TASK REQUIREMENTS:
Would you write out the entries below, every one of them, exactly?

INFORMATION SUPPLIED:

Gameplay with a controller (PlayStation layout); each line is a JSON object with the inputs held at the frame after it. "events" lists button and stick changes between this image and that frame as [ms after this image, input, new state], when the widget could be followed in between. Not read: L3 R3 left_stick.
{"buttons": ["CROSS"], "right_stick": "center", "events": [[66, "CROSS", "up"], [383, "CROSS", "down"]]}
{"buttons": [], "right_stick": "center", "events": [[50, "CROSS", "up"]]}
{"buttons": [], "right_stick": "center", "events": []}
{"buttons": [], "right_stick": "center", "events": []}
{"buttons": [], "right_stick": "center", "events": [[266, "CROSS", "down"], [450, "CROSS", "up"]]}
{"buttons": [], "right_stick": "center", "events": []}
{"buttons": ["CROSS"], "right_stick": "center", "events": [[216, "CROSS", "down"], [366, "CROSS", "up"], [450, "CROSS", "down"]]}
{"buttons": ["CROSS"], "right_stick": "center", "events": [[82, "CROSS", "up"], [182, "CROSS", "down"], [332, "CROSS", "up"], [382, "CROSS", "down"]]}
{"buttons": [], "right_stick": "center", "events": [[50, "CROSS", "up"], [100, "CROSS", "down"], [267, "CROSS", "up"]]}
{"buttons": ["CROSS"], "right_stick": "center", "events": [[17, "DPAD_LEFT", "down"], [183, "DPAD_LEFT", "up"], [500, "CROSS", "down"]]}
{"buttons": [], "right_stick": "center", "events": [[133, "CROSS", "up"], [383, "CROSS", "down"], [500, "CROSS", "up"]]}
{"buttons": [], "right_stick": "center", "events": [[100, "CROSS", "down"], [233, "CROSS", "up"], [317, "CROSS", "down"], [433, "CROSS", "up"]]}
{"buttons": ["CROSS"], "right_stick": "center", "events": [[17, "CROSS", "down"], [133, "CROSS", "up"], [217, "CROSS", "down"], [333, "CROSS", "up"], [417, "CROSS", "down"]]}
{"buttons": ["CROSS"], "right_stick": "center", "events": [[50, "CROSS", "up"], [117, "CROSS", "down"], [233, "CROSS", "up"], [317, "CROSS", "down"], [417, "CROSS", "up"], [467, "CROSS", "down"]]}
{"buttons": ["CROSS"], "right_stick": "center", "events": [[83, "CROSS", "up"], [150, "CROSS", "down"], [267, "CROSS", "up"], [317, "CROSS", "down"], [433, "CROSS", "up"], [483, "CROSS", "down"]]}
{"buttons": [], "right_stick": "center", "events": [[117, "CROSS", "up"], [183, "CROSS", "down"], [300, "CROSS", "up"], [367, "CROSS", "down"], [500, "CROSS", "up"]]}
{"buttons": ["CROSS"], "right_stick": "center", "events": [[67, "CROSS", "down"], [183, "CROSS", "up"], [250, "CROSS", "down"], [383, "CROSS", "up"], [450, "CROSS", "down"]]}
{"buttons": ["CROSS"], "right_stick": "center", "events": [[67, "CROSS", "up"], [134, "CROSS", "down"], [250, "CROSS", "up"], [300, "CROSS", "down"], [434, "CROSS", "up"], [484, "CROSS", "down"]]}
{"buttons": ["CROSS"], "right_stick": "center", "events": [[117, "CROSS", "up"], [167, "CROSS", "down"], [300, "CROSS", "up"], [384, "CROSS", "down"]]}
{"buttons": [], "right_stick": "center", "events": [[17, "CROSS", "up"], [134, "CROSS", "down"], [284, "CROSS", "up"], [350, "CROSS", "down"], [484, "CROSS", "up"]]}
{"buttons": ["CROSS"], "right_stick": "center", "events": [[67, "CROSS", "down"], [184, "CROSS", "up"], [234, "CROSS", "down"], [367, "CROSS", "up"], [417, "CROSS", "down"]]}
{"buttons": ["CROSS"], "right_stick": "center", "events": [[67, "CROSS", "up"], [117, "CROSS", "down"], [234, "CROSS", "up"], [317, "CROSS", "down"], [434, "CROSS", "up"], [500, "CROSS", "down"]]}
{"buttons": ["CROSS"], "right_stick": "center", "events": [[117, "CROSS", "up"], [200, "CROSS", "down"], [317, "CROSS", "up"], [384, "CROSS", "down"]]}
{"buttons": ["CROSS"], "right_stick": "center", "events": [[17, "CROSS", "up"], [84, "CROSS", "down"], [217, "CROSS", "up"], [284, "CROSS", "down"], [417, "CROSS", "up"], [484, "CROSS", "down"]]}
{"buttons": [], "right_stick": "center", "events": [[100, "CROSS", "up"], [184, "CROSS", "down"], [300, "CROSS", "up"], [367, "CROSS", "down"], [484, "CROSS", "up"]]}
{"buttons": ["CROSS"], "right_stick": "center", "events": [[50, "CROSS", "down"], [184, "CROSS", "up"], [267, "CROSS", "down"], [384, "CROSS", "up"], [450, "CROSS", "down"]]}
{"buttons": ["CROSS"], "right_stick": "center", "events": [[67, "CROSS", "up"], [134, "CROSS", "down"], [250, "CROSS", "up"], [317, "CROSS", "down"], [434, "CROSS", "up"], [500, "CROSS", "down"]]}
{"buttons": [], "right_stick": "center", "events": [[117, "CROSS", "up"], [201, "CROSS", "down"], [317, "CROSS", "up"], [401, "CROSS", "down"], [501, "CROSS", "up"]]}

SOLVED EXERCISE:
Gameplay with a controller (PlayStation layout); each line is a JSON object with the inputs held at the frame after it. "events" lists button and stick changes between this image and that frame as [ms after this image, input, new state], when the widget could be followed in between. Not read: L3 R3 left_stick.
{"buttons": ["CROSS"], "right_stick": "center", "events": [[66, "CROSS", "up"], [383, "CROSS", "down"]]}
{"buttons": [], "right_stick": "center", "events": [[50, "CROSS", "up"]]}
{"buttons": [], "right_stick": "center", "events": []}
{"buttons": [], "right_stick": "center", "events": []}
{"buttons": [], "right_stick": "center", "events": [[266, "CROSS", "down"], [450, "CROSS", "up"]]}
{"buttons": [], "right_stick": "center", "events": []}
{"buttons": ["CROSS"], "right_stick": "center", "events": [[216, "CROSS", "down"], [366, "CROSS", "up"], [450, "CROSS", "down"]]}
{"buttons": ["CROSS"], "right_stick": "center", "events": [[82, "CROSS", "up"], [182, "CROSS", "down"], [332, "CROSS", "up"], [382, "CROSS", "down"]]}
{"buttons": [], "right_stick": "center", "events": [[50, "CROSS", "up"], [100, "CROSS", "down"], [267, "CROSS", "up"]]}
{"buttons": ["CROSS"], "right_stick": "center", "events": [[17, "DPAD_LEFT", "down"], [183, "DPAD_LEFT", "up"], [500, "CROSS", "down"]]}
{"buttons": [], "right_stick": "center", "events": [[133, "CROSS", "up"], [383, "CROSS", "down"], [500, "CROSS", "up"]]}
{"buttons": [], "right_stick": "center", "events": [[100, "CROSS", "down"], [233, "CROSS", "up"], [317, "CROSS", "down"], [433, "CROSS", "up"]]}
{"buttons": ["CROSS"], "right_stick": "center", "events": [[17, "CROSS", "down"], [133, "CROSS", "up"], [217, "CROSS", "down"], [333, "CROSS", "up"], [417, "CROSS", "down"]]}
{"buttons": ["CROSS"], "right_stick": "center", "events": [[50, "CROSS", "up"], [117, "CROSS", "down"], [233, "CROSS", "up"], [317, "CROSS", "down"], [417, "CROSS", "up"], [467, "CROSS", "down"]]}
{"buttons": ["CROSS"], "right_stick": "center", "events": [[83, "CROSS", "up"], [150, "CROSS", "down"], [267, "CROSS", "up"], [317, "CROSS", "down"], [433, "CROSS", "up"], [483, "CROSS", "down"]]}
{"buttons": [], "right_stick": "center", "events": [[117, "CROSS", "up"], [183, "CROSS", "down"], [300, "CROSS", "up"], [367, "CROSS", "down"], [500, "CROSS", "up"]]}
{"buttons": ["CROSS"], "right_stick": "center", "events": [[67, "CROSS", "down"], [183, "CROSS", "up"], [250, "CROSS", "down"], [383, "CROSS", "up"], [450, "CROSS", "down"]]}
{"buttons": ["CROSS"], "right_stick": "center", "events": [[67, "CROSS", "up"], [134, "CROSS", "down"], [250, "CROSS", "up"], [300, "CROSS", "down"], [434, "CROSS", "up"], [484, "CROSS", "down"]]}
{"buttons": ["CROSS"], "right_stick": "center", "events": [[117, "CROSS", "up"], [167, "CROSS", "down"], [300, "CROSS", "up"], [384, "CROSS", "down"]]}
{"buttons": [], "right_stick": "center", "events": [[17, "CROSS", "up"], [134, "CROSS", "down"], [284, "CROSS", "up"], [350, "CROSS", "down"], [484, "CROSS", "up"]]}
{"buttons": ["CROSS"], "right_stick": "center", "events": [[67, "CROSS", "down"], [184, "CROSS", "up"], [234, "CROSS", "down"], [367, "CROSS", "up"], [417, "CROSS", "down"]]}
{"buttons": ["CROSS"], "right_stick": "center", "events": [[67, "CROSS", "up"], [117, "CROSS", "down"], [234, "CROSS", "up"], [317, "CROSS", "down"], [434, "CROSS", "up"], [500, "CROSS", "down"]]}
{"buttons": ["CROSS"], "right_stick": "center", "events": [[117, "CROSS", "up"], [200, "CROSS", "down"], [317, "CROSS", "up"], [384, "CROSS", "down"]]}
{"buttons": ["CROSS"], "right_stick": "center", "events": [[17, "CROSS", "up"], [84, "CROSS", "down"], [217, "CROSS", "up"], [284, "CROSS", "down"], [417, "CROSS", "up"], [484, "CROSS", "down"]]}
{"buttons": [], "right_stick": "center", "events": [[100, "CROSS", "up"], [184, "CROSS", "down"], [300, "CROSS", "up"], [367, "CROSS", "down"], [484, "CROSS", "up"]]}
{"buttons": ["CROSS"], "right_stick": "center", "events": [[50, "CROSS", "down"], [184, "CROSS", "up"], [267, "CROSS", "down"], [384, "CROSS", "up"], [450, "CROSS", "down"]]}
{"buttons": ["CROSS"], "right_stick": "center", "events": [[67, "CROSS", "up"], [134, "CROSS", "down"], [250, "CROSS", "up"], [317, "CROSS", "down"], [434, "CROSS", "up"], [500, "CROSS", "down"]]}
{"buttons": [], "right_stick": "center", "events": [[117, "CROSS", "up"], [201, "CROSS", "down"], [317, "CROSS", "up"], [401, "CROSS", "down"], [501, "CROSS", "up"]]}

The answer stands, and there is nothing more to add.